You must analyze a potential new product. The R & D department of Cori Materials has developed a caulking compound for use in residential construction. Cori's marketing manager believes that the company can sell 115,000 tubes of the compound per year for 3 years at a price of $3.25 each. After 3 years, they believe the product would be obsolete. The purchase price of the required equipment would be $175,000, and the equipment is eligible for 100% bonus depreciation. The product would require an investment in net operating working capital of $20,000 up front, and this would be returned at the end of the project. The variable cost per unit is $1.95, and the fixed costs would be $70,000 per year. At the end of the 3rd year, the equipment could be sold for $15,000. Cori's tax rate is 25%. They estimate that bonds could be issued with a yield of 6%. The company does not use preferred stock. The company expects to use 40% debt and 60% equity and the equity can be provided completely through the use of retained earnings. Cori just paid a dividend of $3.00 per share and the dividends are expected to grow at a rate of 5% per year. The stock is currently selling for $30.50. The company has a beta of 1.34, the risk free rate is 5%, and the expected return on the market is 12% a. Compute the company's WACC. b. Compute the initial investment outlay at year 0. c. Compute the annual cash flows for years 1, 2, and 3 (including the sale of the equipment and the recovery of the NOWC at the end of year 3). d. Calculate the project's NPV, IRR, MIRR, and payback. e. Should the company make the investment? Why or why not?

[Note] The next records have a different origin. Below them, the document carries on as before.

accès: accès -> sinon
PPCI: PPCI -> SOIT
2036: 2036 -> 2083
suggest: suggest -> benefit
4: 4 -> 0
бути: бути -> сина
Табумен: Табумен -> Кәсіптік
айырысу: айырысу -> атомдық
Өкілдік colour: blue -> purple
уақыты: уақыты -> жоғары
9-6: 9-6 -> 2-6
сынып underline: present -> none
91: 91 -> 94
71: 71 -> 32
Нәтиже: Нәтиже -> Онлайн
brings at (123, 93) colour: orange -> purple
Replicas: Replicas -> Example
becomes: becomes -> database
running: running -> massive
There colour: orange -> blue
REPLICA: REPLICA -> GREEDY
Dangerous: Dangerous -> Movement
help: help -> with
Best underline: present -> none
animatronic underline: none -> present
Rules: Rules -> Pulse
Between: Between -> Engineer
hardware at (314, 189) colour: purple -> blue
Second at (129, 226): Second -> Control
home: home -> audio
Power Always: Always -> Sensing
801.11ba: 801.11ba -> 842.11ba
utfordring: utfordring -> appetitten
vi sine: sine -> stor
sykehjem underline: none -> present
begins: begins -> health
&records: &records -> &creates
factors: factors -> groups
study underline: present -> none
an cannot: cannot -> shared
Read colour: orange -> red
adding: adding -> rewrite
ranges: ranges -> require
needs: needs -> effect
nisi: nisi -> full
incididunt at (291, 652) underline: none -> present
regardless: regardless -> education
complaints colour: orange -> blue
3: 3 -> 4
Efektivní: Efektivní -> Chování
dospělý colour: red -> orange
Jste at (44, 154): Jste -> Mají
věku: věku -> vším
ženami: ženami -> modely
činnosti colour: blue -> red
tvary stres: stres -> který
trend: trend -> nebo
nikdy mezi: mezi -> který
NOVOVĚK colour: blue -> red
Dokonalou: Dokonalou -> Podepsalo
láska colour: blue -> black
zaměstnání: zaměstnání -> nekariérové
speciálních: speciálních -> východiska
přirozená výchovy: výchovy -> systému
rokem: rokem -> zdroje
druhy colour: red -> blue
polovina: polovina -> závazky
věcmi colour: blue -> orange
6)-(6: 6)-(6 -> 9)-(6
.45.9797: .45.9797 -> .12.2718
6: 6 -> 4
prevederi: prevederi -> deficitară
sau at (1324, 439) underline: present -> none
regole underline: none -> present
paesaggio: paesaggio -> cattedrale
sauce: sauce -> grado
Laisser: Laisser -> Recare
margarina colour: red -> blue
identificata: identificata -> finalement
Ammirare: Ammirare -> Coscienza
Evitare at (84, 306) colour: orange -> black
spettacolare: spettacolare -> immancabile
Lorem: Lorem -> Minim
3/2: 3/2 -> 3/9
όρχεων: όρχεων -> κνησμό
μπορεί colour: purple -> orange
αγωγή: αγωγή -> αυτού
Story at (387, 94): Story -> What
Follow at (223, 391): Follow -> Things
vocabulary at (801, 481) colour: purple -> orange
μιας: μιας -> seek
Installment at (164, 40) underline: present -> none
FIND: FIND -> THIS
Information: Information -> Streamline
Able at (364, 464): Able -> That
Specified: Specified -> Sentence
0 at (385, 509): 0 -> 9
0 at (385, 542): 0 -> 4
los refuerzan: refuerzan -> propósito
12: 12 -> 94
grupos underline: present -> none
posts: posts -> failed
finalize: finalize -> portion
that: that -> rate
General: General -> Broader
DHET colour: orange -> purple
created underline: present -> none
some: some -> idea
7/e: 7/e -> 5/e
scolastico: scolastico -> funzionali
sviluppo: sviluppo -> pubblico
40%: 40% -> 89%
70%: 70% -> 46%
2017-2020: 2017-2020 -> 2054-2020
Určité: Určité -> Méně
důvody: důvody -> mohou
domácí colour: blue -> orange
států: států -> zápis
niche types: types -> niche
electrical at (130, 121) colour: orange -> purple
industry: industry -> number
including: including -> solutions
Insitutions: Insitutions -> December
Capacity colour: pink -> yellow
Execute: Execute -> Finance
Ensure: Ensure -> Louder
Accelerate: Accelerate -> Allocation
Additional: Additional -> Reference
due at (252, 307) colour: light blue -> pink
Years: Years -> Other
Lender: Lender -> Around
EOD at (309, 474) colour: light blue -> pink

f. Suppose you now learn that the company incurred R & D costs related to the product that were paid and expensed last year. How would this affect your assessment? g. If the new project would reduce cash flows from Cori's other projects and if the new project would be housed in an empty building that Cori owns and could sell, how would those factors affect the project's NPV? h. The CFO is not too confident that the costs will be able to be controlled effectively. Recompute NPV by changing fixed costs up and down by 20%, then by doing the same with the variable costs. What are these four additional NPV amounts? Is the project more sensitive to changes in fixed costs or in variable costs?